📜  hadoop straming (1)

📅  最后修改于: 2023-12-03 15:31:05.720000             🧑  作者: Mango

Hadoop Streaming

Hadoop Streaming is a utility that comes with the Hadoop distribution. It allows you to create and run Map/Reduce jobs with any executable or script as the Mapper and/or the Reducer. The input and output to these jobs are streams of text data, which makes it easy to integrate with other tools like awk, sed, grep, etc.

How it works

Hadoop Streaming works by reading and writing data between the client and the Hadoop cluster using standard input and output streams. The client sends data to the Hadoop cluster using the standard input stream (stdin) and receives results from the Hadoop cluster using the standard output stream (stdout).

The streaming process is divided into two phases: the Map phase and the Reduce phase. During the Map phase, the input data is processed by the Mapper script. The Mapper script reads data from the standard input stream (stdin), processes it, and writes the output to the standard output stream (stdout).

Similarly, during the Reduce phase, the output of the Mapper script is collected and processed by the Reducer script. The Reducer script reads data from the standard input stream (stdin), processes it, and writes the output to the standard output stream (stdout).

Example

Here is an example of how to use Hadoop Streaming in Python to count the frequency of words in a text file:

$ hadoop jar $HADOOP_HOME/share/hadoop/tools/lib/hadoop-streaming-*.jar \
-file mapper.py \
-mapper 'python mapper.py' \
-file reducer.py \
-reducer 'python reducer.py' \
-input input.txt \
-output output

Here, the hadoop command is used to run the Hadoop Streaming job. The jar option specifies the location of the Hadoop Streaming Jar file. The file option specifies the location of the Python scripts for the Mapper and Reducer. The mapper option specifies the command to run the Mapper script. The reducer option specifies the command to run the Reducer script. The input option specifies the input file, and the output option specifies the output directory.

Here is an example Python Mapper script:

#!/usr/bin/env python

import sys

# input comes from standard input
for line in sys.stdin:
    # remove leading and trailing whitespace
    line = line.strip()
    # split the line into words
    words = line.split()
    # increase counters
    for word in words:
        # write the results to standard output
        print '%s\t%s' % (word, 1)

And here is an example Python Reducer script:

#!/usr/bin/env python

from operator import itemgetter
import sys

current_word = None
current_count = 0
word = None

# input comes from standard input
for line in sys.stdin:
    # remove leading and trailing whitespace
    line = line.strip()
    # parse the input we got from mapper.py
    word, count = line.split('\t', 1)
    # convert count (currently a string) to int
    try:
        count = int(count)
    except ValueError:
        # count was not a number, so silently
        # ignore/discard this line
        continue

    # this IF-switch only works because Hadoop
    # sorts map output by key (here: word) before
    # it is passed to the reducer
    if current_word == word:
        current_count += count
    else:
        if current_word:
            # write result to STDOUT
            print '%s\t%s' % (current_word, current_count)
        current_count = count
        current_word = word

# do not forget to output the last word if needed!
if current_word == word:
    print '%s\t%s' % (current_word, current_count)

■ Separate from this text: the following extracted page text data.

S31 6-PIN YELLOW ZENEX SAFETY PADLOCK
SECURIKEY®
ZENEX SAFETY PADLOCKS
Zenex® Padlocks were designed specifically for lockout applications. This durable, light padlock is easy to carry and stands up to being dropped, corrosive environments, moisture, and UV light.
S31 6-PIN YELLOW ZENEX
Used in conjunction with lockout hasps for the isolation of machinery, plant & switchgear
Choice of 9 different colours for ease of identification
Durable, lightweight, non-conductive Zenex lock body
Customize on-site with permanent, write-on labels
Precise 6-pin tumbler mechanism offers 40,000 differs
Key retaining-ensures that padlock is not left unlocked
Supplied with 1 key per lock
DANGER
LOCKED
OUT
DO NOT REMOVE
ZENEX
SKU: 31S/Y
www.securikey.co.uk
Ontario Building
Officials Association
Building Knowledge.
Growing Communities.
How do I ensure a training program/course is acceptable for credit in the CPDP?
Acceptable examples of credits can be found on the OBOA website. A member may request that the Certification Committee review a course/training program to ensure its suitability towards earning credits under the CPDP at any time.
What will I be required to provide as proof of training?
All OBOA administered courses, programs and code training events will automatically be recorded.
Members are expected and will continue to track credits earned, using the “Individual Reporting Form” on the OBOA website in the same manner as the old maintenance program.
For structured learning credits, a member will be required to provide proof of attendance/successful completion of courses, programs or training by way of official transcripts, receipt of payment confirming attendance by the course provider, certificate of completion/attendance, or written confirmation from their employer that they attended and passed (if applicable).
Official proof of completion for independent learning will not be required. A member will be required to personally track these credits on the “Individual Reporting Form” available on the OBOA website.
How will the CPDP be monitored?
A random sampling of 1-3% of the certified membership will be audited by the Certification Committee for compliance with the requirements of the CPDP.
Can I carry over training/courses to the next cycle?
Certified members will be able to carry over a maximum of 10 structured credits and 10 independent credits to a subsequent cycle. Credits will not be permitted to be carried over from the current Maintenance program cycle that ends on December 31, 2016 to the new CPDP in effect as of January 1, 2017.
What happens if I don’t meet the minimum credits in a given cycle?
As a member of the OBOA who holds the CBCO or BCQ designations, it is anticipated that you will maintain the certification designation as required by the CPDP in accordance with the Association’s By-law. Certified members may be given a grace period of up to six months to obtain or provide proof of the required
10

This Mapper script reads the input from the standard input stream (stdin), processes it, and writes the output to the standard output stream (stdout). The Reducer script reads the input from the standard input stream (stdin), processes it, and writes the output to the standard output stream (stdout).

Conclusion

Hadoop Streaming is a powerful tool for processing large amounts of data using custom Map/Reduce scripts. It allows you to use any executable or script as the Mapper and/or the Reducer, which makes it very flexible and easy to use. Overall, Hadoop Streaming is a great addition to the Hadoop ecosystem and is definitely worth exploring if you are working with big data.